§ **Work request**
How many of the lines below hold the word "contraseñas"? Answer only with the number.

§ **Data under study**
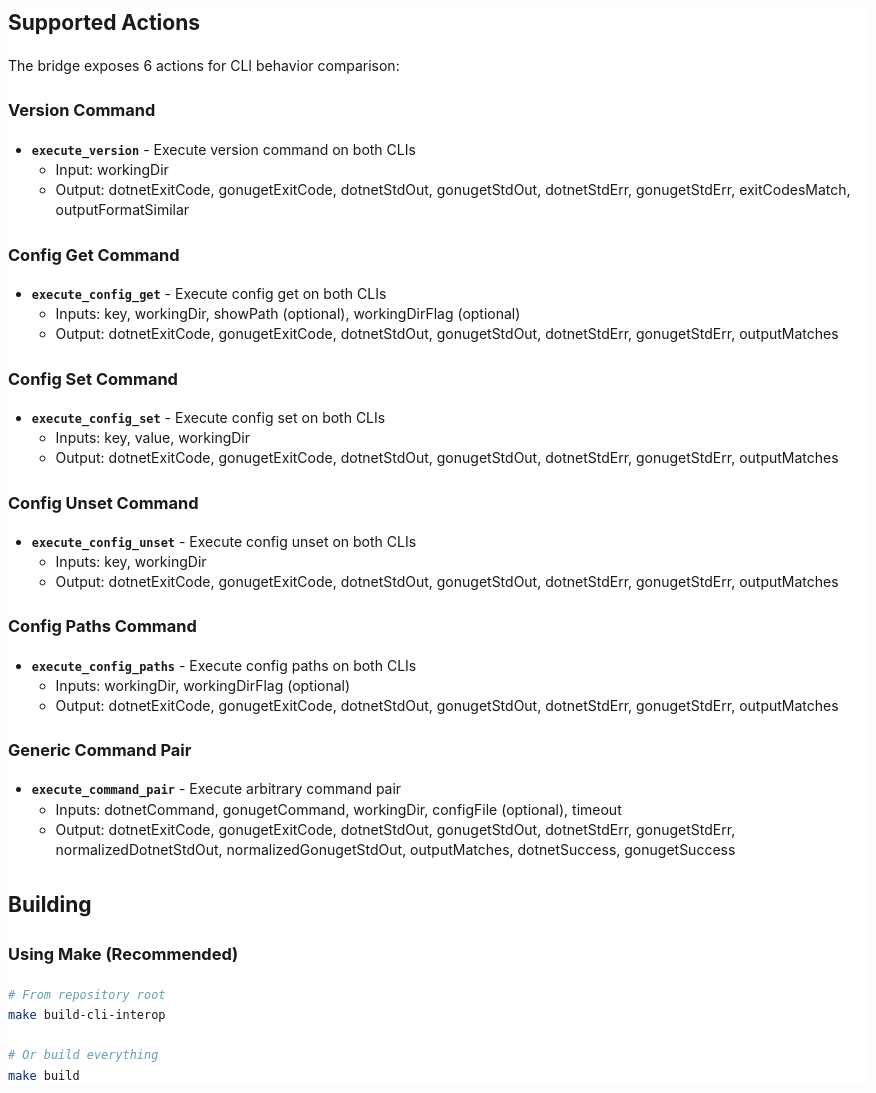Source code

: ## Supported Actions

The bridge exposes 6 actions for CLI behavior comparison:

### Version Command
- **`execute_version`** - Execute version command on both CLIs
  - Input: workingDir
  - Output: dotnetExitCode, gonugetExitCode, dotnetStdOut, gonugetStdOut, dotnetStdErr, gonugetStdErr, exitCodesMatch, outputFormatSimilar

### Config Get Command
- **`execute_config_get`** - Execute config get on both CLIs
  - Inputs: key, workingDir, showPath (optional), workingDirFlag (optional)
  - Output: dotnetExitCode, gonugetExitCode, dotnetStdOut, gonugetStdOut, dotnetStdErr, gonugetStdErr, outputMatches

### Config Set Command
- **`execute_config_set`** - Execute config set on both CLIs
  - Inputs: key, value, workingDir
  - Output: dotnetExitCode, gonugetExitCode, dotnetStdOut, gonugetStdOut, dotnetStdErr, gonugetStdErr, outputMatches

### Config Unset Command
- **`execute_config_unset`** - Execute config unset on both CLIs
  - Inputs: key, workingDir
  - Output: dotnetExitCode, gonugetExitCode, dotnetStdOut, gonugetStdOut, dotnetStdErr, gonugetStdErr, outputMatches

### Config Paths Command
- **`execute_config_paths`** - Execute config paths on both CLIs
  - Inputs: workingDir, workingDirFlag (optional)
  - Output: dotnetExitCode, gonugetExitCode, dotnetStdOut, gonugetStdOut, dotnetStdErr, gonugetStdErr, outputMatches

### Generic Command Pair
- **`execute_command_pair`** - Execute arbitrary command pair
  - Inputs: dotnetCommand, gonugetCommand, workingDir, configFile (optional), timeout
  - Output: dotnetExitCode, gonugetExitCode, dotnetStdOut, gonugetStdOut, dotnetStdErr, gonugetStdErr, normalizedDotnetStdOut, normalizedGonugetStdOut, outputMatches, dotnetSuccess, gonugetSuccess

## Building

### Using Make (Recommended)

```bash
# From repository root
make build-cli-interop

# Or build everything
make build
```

--

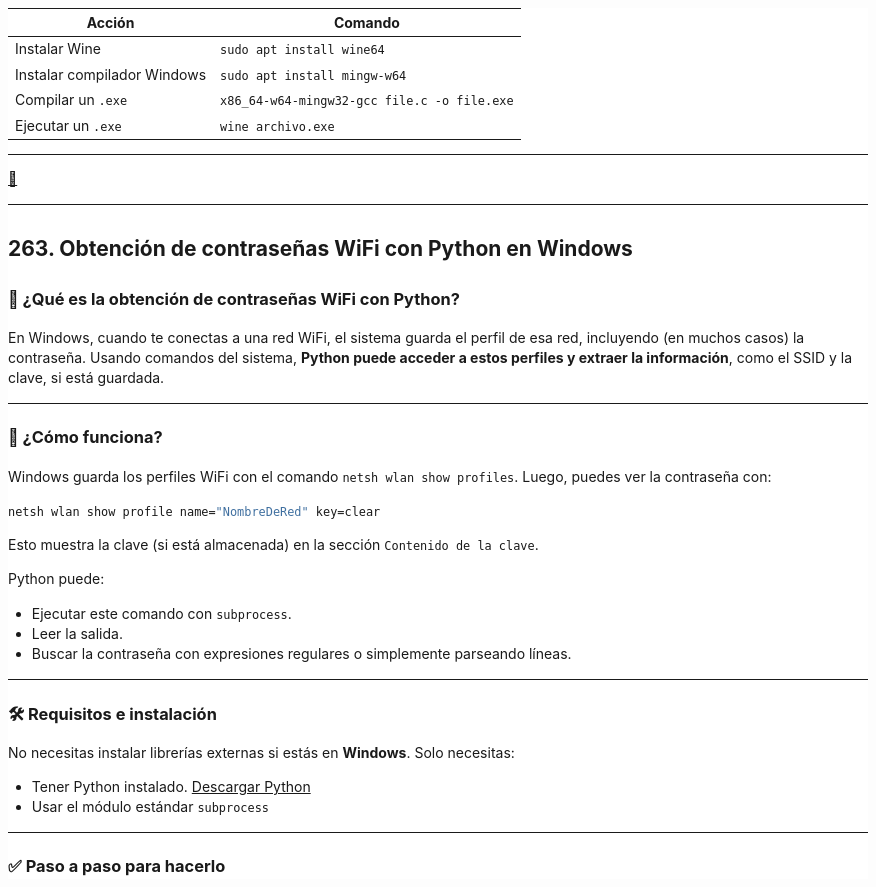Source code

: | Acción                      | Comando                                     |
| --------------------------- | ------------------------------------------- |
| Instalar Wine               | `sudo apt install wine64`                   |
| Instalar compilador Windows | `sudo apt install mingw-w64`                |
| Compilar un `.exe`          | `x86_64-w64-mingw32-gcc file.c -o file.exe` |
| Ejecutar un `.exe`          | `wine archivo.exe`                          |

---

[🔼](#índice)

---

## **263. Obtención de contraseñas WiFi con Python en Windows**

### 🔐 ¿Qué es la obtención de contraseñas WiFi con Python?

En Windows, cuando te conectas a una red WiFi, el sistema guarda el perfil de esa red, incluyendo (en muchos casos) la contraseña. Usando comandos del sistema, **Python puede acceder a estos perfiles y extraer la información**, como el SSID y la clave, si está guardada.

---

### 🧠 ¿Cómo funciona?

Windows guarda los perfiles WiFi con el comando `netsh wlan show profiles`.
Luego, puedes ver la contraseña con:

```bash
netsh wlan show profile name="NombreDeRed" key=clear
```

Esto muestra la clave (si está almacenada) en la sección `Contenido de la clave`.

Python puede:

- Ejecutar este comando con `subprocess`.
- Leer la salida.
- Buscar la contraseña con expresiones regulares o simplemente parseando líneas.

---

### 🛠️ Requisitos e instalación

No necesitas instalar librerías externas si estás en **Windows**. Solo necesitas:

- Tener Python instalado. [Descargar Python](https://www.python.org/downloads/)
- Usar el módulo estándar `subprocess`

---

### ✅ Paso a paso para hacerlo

...

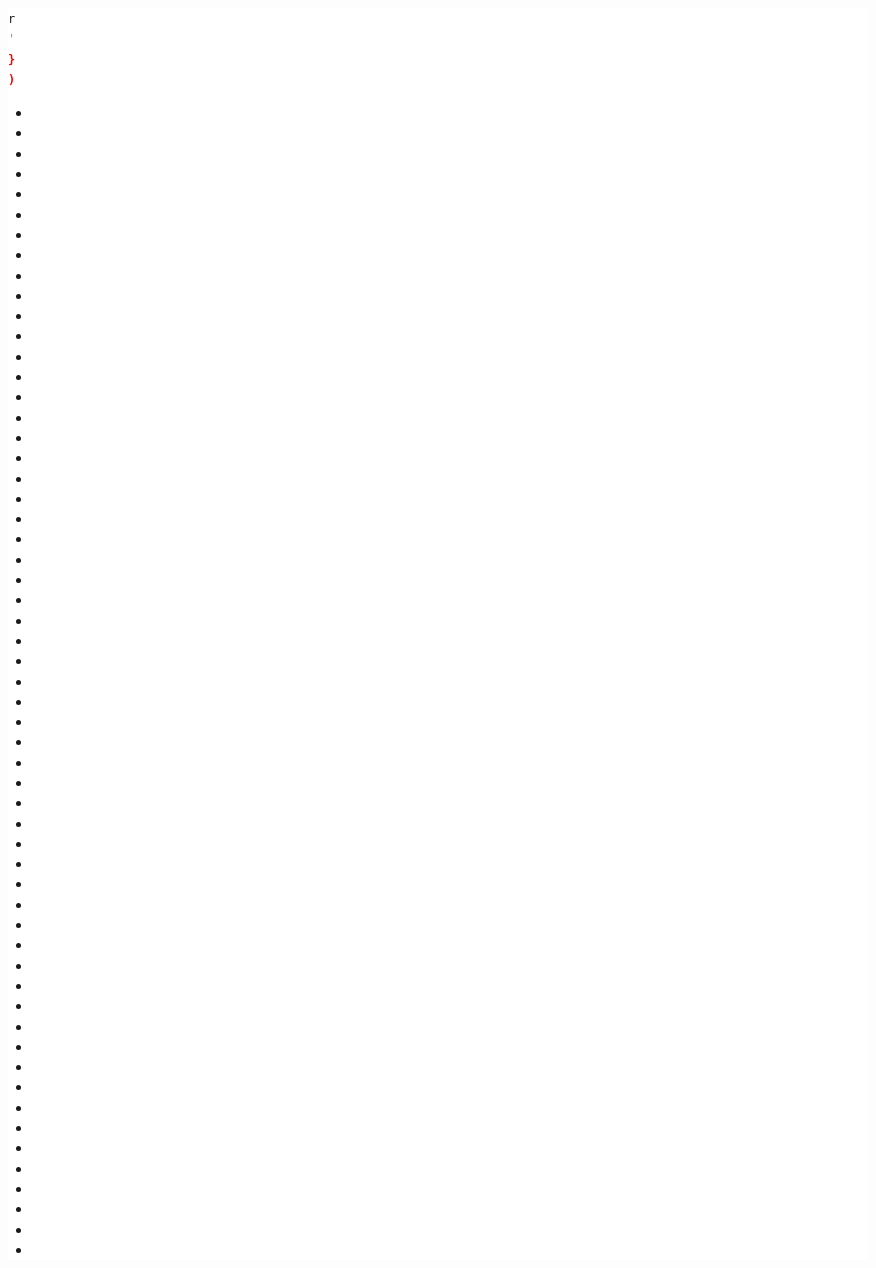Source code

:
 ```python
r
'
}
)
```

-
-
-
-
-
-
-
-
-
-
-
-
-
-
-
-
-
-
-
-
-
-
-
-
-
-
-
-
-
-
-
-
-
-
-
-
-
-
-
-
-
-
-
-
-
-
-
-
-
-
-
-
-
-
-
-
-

§ **Written response**
2